I was writing this post for my BabyCenter blog today but my dear friend Stacey-Ann beat me to the topic. I was actually kind of glad because I can lift the filter a bit more here. You know, be a little more blunt about this topic without the backlash from less-understanding readers (ya’ll get me, cause you read me more frequently). For instance, this wasn’t the headline I had in mind for my other blog.
Every once in a while someone will ask me and my husband what our parent’s thought, about us dating and getting married. “Did they care that you’re black/ he’s white?” It’s a question many interracial couples hear.
“No big deal,” I tell them. Really, it was 2004, and we’re all past that, right?
People say they don’t notice color or race, or anything of that sort. “I’m colorblind,” I always hear. As if it’s awful to notice we’re different. It’s ok to notice that we aren’t the same. We are different. The problem lies when you see simple differences like skin color, as a bad thing.
Cheerios recently debuted a commercial featuring an adorable biracial girl talking to her white mother and black father. I didn’t catch the commercial on TV, but I saw it online and thought it was charming. Did I notice the interracial couple? Sure. Seeing them portrayed in a mainstream advertisement makes me smile, because if advertisers are more comfortable showing interracial relationships, maybe that means society is getting used to it too. Yea, sure, that’s what I thought.
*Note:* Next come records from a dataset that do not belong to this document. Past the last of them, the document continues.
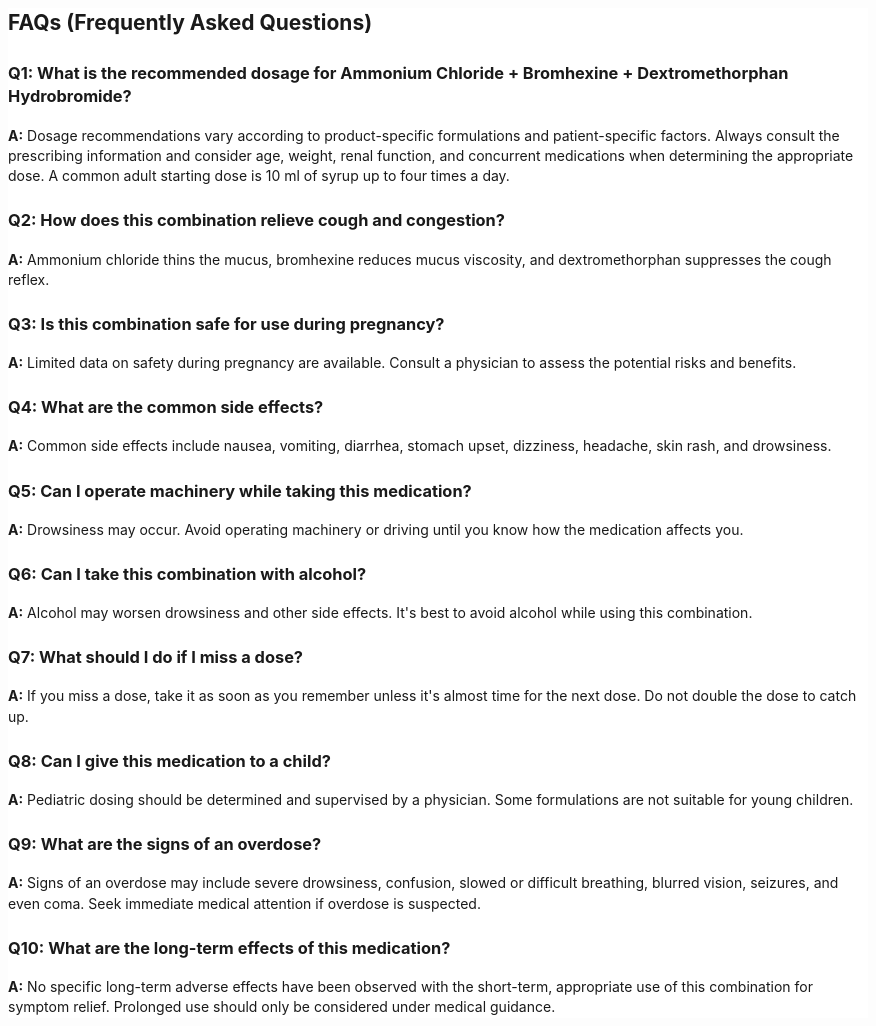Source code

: 

## **FAQs (Frequently Asked Questions)**

### **Q1: What is the recommended dosage for Ammonium Chloride + Bromhexine + Dextromethorphan Hydrobromide?**
**A:**  Dosage recommendations vary according to product-specific formulations and patient-specific factors. Always consult the prescribing information and consider age, weight, renal function, and concurrent medications when determining the appropriate dose. A common adult starting dose is 10 ml of syrup up to four times a day.


### **Q2: How does this combination relieve cough and congestion?**
**A:**  Ammonium chloride thins the mucus, bromhexine reduces mucus viscosity, and dextromethorphan suppresses the cough reflex.


### **Q3: Is this combination safe for use during pregnancy?**
**A:** Limited data on safety during pregnancy are available.  Consult a physician to assess the potential risks and benefits.


### **Q4:  What are the common side effects?**
**A:** Common side effects include nausea, vomiting, diarrhea, stomach upset, dizziness, headache, skin rash, and drowsiness.


### **Q5: Can I operate machinery while taking this medication?**
**A:** Drowsiness may occur. Avoid operating machinery or driving until you know how the medication affects you.


### **Q6: Can I take this combination with alcohol?**
**A:** Alcohol may worsen drowsiness and other side effects. It's best to avoid alcohol while using this combination.


### **Q7: What should I do if I miss a dose?**
**A:** If you miss a dose, take it as soon as you remember unless it's almost time for the next dose. Do not double the dose to catch up.


### **Q8: Can I give this medication to a child?**
**A:**  Pediatric dosing should be determined and supervised by a physician. Some formulations are not suitable for young children.

### **Q9: What are the signs of an overdose?**
**A:** Signs of an overdose may include severe drowsiness, confusion, slowed or difficult breathing, blurred vision, seizures, and even coma. Seek immediate medical attention if overdose is suspected.

### **Q10: What are the long-term effects of this medication?**
**A:** No specific long-term adverse effects have been observed with the short-term, appropriate use of this combination for symptom relief. Prolonged use should only be considered under medical guidance.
I’ve heard people say if you want to lose faith in humanity, read the comments on YouTube. People can hide behind the computer screen with a made up username linked to a fake email address and say whatever rude, degrading or racist remark they want to say. Unfortunately that was the case, even with this cute Cheerios commercial.
Commenters lashed out and called it “disgusting” and said that it made them “want to vomit.” That’s just the beginning. The comments got so bad that they had to be disabled on the video. Comments out, but Cheerios says the commercial stays.
Camille Gibson, vice president of marketing for Cheerios, told Gawker, “Consumers have responded positively to our new Cheerios ad. At Cheerios, we know there are many kinds of families and we celebrate them all.”
Since the news has been buzzing about the controversy surrounding this very non-controversial commercial, many have come out in support of the brand. People are thanking Cheerios for showing diversity in their advertisement, and standing by their decision. And I’m standing by Cheerios and all of their delicious (honey nut) goodness.
And let me tell you something anonymous racist internet commenters. You make ME want to vomit. You suck. And I pray that I don’t know any of you in real life. Because if you act one way to my face but then are so much of a closet coward that you have to spend your evenings spitting disgusting bigoted remarks over the internet where no one can see you, we’d need to have a serious coming to Jesus.
So this time an advertisement gets some criticism for showcasing a mixed family. Truthfully, it doesn’t surprise me. But someone has to break the ice. I’d bet by the time my biracial son and daughter are older and dating, seeing families like ours, and kids like them, featured in commercials will hardly get a second glance. And no one will even think to ask what their parent’s thought about them dating someone of a different race.
Does it surprise you that people responded negatively to a commercial featuring an interracial couple?